I have five computers all members of the same workgroup. Two of them are running XP Professional SP3. Today while I was getting ready to open a Network Place defined on one of them, the list of network places emptied and I was left with only "Local Network" and "The Internet" in the right pane of the Explorer window. I tried to view workgroup computers and received the error: "Workgroup is not accessible. You might not have permission to use this network resource.. The list of servers for this workgroup is not currently available." Other than the usual updates from MS, Adobe, and Apple, nothing has been changed on this computer for weeks, and it was working fine, with a sizeable list of network places defined that opened folders on other workgroup computers.
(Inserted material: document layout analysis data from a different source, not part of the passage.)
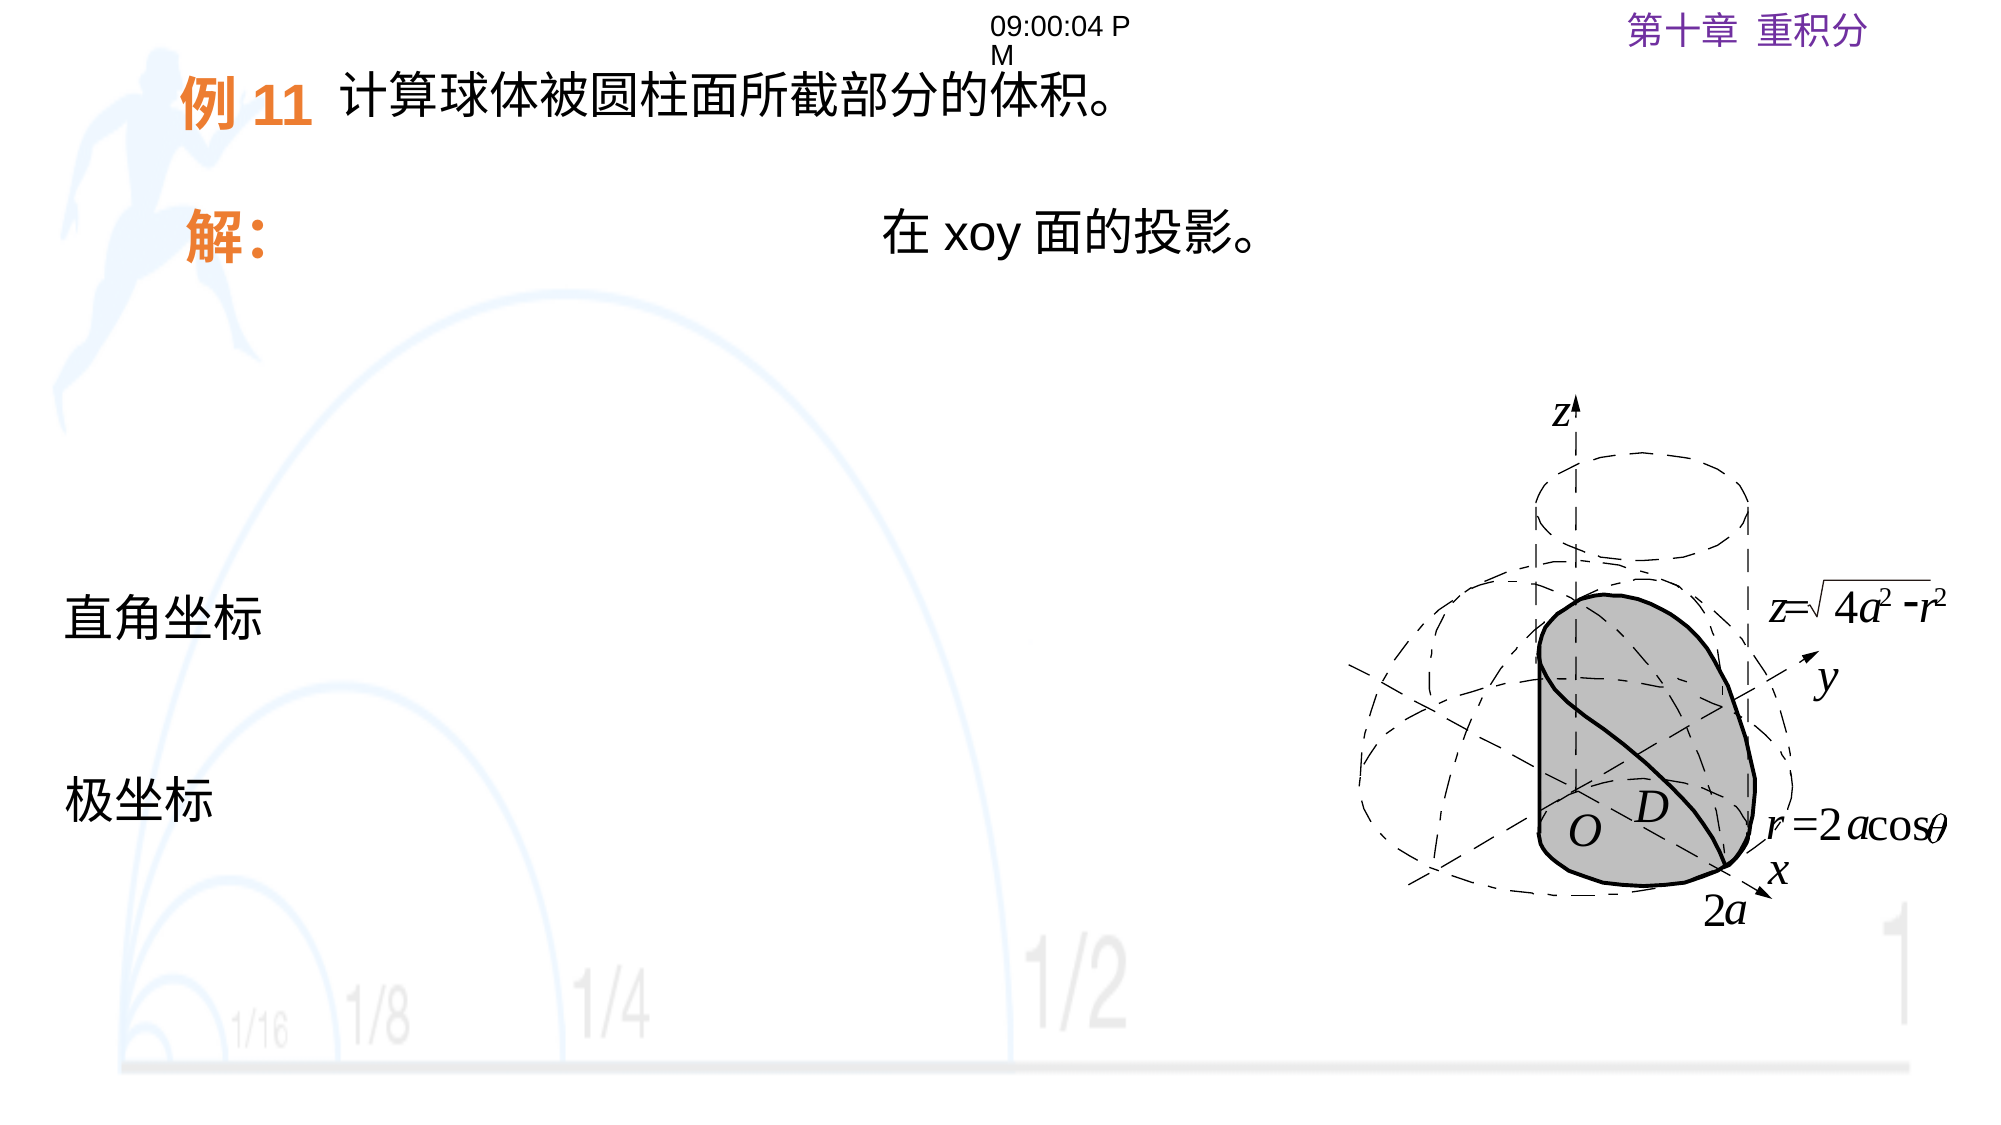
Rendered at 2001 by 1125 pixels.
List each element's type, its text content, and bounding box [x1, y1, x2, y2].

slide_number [975, 0, 1160, 60]
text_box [1348, 378, 1952, 938]
text_box 解： [170, 192, 317, 278]
text_box 直角坐标 [49, 578, 279, 654]
text_box 极坐标 [49, 761, 230, 836]
text_box 例11 [164, 59, 329, 145]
I'm running Win7, XP Professional, and Vista Ultimate on three other machines, all of which can see and connect to the shares on the computer with the problem, but the computer with the problem can't see anything. I can use nbtstat on the problem machine and see the other computers, but Explorer doesn't see them. I just tried seaching for one of the other computers from the problem machine using Search Companion, and it found the computer and could access its shares. So why can't Network Places do the same thing? Any ideas appreciated.


----------



## tripap (Mar 6, 2008)

*Re: XP suddenly can't see workgroup resources*

Problem is eliminated, but I don't know exactly how. After trying to restore to a number of different restore points over the last week, just in case the problem was due to some update, I did power cycle reset on my router (WRT160N) that power my network, and when the router came back up, the problem was gone. I'm marking the problem a solved, but I wish I knew how the router could get fouled up so as to prevent one computer from seeing the rest of the computers.


----------



## webdeveloper (Jan 5, 2012)

Thank you so much for posting this! Same problem years later with XP, tried many things including resetting the Node Type via Regedit, but nothing worked. Then, I cycled the router and it's fixed. Thank you!


----------